Pubblicato il 18 Settembre 2010 20:02 | Ultimo aggiornamento: 18 Settembre 2010 20:13

”In Sicilia nascerà il Partito del Popolo Siciliano”, ma “a Roma resteremo col Pdl”. Lo ha detto il sottosegretario alla Presidenza Gianfranco Micciché, chiarendo alcuni passaggi dell’intervista pubblicata dal Corriere della sera in cui aveva preannunciato la fuoriuscita dal partito della maggioranza.

Ecco cosa ha scritto il deputato sul suo blog: ”E’ arrivato il momento di rendere concreto il nostro lavoro degli ultimi due anni.
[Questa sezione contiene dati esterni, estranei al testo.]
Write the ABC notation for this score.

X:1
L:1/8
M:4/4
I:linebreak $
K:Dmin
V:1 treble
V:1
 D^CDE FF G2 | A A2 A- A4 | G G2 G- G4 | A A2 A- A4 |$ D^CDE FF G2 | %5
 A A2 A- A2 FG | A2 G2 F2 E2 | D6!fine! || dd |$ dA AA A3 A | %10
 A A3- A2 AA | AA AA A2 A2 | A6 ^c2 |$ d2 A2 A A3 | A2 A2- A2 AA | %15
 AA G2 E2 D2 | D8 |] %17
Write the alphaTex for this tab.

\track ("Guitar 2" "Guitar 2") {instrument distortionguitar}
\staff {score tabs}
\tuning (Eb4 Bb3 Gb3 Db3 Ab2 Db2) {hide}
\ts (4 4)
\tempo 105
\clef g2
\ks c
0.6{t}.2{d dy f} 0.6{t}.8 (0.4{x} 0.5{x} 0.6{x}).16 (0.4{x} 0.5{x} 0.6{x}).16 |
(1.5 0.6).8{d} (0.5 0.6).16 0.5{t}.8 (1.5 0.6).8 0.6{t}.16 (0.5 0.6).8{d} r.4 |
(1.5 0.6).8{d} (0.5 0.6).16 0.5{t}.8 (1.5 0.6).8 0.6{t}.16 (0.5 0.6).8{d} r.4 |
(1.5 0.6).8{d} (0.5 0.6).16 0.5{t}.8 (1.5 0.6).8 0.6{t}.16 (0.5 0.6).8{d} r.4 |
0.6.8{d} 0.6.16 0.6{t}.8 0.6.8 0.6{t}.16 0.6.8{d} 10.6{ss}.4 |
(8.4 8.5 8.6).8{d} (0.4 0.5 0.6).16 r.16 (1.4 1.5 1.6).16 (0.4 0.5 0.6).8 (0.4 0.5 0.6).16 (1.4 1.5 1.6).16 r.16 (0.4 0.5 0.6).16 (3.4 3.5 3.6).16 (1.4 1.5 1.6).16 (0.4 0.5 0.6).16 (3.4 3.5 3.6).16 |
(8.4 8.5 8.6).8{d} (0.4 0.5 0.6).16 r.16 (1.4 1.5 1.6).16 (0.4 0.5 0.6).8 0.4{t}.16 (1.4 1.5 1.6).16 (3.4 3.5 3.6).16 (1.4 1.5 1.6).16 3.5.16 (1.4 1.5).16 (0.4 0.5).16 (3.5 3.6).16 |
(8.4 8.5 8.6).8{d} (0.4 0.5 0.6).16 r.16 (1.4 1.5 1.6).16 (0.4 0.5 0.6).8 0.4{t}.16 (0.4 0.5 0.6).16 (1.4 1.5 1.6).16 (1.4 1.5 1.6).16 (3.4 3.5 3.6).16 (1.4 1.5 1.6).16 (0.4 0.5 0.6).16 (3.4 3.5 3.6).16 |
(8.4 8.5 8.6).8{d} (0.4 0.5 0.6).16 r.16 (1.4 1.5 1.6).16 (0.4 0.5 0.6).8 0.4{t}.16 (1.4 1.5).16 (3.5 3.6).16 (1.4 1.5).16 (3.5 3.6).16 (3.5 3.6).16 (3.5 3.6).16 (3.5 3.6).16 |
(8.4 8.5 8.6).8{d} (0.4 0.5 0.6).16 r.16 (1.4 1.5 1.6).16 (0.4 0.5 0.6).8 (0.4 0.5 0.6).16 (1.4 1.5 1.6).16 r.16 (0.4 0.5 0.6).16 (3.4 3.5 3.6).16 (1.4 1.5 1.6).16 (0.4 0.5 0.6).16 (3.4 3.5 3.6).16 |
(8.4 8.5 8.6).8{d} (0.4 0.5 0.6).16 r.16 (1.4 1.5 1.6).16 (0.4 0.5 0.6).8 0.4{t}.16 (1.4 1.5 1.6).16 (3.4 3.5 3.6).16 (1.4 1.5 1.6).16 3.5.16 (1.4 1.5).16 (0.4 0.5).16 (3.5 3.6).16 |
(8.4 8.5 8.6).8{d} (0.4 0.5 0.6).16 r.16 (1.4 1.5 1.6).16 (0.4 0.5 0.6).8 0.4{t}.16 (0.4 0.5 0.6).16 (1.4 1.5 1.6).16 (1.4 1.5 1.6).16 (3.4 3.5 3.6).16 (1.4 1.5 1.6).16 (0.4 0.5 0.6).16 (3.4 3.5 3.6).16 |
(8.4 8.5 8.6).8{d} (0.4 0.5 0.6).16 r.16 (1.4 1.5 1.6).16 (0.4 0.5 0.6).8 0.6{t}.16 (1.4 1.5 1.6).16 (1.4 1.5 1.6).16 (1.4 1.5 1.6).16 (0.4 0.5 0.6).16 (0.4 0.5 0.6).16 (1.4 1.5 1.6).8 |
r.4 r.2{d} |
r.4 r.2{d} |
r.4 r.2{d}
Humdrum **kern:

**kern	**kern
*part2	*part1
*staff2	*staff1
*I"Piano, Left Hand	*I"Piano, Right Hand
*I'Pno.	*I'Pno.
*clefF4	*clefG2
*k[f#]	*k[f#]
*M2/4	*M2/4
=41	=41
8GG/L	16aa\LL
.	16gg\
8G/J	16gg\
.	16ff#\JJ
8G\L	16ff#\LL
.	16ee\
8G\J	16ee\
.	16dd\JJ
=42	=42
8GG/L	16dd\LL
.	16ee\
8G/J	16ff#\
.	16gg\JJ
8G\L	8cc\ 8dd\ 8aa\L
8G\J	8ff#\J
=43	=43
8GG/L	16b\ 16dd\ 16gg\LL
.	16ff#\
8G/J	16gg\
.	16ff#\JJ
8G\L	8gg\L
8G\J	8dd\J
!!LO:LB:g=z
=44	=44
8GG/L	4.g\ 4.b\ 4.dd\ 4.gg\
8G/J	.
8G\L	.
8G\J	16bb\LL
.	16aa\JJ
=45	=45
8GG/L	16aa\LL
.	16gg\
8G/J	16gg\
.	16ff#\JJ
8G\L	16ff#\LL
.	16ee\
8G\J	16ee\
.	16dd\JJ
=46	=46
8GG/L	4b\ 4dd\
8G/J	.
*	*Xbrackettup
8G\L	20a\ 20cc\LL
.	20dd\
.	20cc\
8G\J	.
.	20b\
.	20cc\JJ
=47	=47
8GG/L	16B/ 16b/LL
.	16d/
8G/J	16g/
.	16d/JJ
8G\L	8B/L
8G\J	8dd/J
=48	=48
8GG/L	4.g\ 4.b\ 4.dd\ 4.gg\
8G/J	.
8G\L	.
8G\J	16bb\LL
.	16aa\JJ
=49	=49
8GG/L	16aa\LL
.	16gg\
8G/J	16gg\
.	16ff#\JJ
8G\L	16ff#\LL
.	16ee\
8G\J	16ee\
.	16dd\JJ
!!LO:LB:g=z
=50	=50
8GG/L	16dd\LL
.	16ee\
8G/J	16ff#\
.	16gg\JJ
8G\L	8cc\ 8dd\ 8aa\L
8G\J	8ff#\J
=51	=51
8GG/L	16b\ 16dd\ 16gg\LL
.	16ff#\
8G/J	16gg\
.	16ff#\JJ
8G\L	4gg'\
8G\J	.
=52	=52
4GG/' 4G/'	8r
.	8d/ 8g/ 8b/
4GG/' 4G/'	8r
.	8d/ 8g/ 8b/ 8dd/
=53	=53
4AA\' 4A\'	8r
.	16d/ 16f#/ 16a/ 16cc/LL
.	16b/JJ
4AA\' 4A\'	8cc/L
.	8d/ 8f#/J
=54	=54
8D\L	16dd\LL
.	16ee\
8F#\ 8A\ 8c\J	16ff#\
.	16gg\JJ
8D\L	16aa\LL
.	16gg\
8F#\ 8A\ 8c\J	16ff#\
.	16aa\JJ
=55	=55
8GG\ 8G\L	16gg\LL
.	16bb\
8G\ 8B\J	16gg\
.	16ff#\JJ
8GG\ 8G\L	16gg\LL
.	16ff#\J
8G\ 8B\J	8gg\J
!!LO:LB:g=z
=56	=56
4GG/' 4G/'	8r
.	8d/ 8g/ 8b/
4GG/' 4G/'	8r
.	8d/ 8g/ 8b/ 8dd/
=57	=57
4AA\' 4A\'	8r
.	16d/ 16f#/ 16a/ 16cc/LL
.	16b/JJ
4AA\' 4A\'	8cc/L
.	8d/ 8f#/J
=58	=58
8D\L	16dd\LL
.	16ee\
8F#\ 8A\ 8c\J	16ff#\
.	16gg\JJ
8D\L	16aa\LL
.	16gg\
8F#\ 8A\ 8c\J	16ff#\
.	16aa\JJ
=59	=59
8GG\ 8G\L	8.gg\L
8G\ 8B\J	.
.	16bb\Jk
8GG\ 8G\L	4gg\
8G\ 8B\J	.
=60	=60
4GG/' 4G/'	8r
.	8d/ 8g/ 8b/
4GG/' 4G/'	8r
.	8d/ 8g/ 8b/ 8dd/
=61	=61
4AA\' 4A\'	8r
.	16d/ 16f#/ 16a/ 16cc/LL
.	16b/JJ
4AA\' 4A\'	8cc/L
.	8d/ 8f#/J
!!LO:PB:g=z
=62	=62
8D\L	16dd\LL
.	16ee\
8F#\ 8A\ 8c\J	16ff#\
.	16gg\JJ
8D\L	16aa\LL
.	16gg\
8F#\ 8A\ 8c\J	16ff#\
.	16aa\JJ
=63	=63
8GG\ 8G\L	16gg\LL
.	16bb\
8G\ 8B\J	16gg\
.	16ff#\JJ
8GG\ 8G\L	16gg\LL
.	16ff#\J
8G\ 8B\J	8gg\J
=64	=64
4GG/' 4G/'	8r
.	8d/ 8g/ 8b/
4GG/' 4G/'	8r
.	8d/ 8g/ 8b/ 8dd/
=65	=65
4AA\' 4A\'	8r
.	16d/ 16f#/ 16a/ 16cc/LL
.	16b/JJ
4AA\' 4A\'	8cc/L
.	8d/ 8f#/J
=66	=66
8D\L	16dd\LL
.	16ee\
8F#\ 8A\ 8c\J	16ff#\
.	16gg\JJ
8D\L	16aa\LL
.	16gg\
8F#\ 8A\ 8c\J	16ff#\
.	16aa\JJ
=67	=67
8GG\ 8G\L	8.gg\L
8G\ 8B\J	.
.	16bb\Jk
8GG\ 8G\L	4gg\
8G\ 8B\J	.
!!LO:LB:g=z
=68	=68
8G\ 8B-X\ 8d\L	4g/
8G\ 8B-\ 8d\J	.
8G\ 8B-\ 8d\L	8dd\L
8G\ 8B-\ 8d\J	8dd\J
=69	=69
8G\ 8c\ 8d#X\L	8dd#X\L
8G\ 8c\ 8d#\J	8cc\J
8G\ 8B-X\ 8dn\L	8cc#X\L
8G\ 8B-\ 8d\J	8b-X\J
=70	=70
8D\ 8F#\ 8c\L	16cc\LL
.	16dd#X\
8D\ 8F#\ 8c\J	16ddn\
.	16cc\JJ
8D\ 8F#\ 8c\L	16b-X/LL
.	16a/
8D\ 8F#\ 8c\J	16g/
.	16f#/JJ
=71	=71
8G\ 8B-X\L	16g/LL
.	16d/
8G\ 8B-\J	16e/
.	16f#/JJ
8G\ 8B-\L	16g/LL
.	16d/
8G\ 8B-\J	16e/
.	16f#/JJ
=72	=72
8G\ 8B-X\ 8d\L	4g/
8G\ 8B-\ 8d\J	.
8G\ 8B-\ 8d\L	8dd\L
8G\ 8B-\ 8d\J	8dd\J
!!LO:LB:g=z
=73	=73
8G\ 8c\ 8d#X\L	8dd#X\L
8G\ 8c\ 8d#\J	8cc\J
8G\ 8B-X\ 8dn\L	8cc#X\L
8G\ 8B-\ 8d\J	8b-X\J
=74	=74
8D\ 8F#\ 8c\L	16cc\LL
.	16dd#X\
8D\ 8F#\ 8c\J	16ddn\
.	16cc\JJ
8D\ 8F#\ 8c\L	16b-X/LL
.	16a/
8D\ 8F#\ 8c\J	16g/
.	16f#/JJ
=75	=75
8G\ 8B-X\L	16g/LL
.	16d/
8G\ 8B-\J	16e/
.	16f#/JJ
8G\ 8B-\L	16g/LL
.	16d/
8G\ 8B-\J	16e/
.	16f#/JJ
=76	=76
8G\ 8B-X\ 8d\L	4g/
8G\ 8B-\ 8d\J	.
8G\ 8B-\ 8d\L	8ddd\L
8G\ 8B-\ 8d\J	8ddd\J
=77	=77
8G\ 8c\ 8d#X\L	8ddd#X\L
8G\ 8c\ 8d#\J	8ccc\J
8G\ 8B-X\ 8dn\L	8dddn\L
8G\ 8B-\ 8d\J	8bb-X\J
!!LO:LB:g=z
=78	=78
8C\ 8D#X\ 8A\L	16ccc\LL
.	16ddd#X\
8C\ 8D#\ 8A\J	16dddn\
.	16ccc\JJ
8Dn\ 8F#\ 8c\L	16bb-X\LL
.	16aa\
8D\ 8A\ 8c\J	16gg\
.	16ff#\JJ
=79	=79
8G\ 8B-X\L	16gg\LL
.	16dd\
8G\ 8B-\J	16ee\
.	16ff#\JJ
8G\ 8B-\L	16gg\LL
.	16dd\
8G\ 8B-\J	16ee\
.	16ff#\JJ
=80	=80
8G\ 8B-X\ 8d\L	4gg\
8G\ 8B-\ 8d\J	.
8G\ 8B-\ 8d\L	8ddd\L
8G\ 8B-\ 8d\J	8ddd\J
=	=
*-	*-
Abbiamo il dovere di fare qualcosa per la nostra Sicilia e per tutto il Sud Italia. L’intervista al Corriere, pur essendo corretta, mette insieme due frasi, entrambe vere, ma non una conseguenza dell’altra: lascio il Pdl per dedicarmi interamente alla Sicilia e al Sud e non perché il partito è in mano al ministro La Russa”.

”Non chiederò a nessuno di uscire dai gruppi del Pdl di Camera e Senato – ha spiegato Micciché – Berlusconi non ha assolutamente nulla di cui trattare con me, non ha neanche bisogno di chiedermelo, perché sa che la mia posizione è del tutto diversa da quella di chi ha fatto altre scelte, sa che sono più berlusconiano di lui. In Parlamento noi siamo nel Pdl e ci restiamo. In Sicilia facciamo il ”Partito del popolo siciliano”, perché convinti che sia la strada giusta per quella rivoluzione siciliana che non si èancora compiuta, anzi non è nemmeno cominciata”.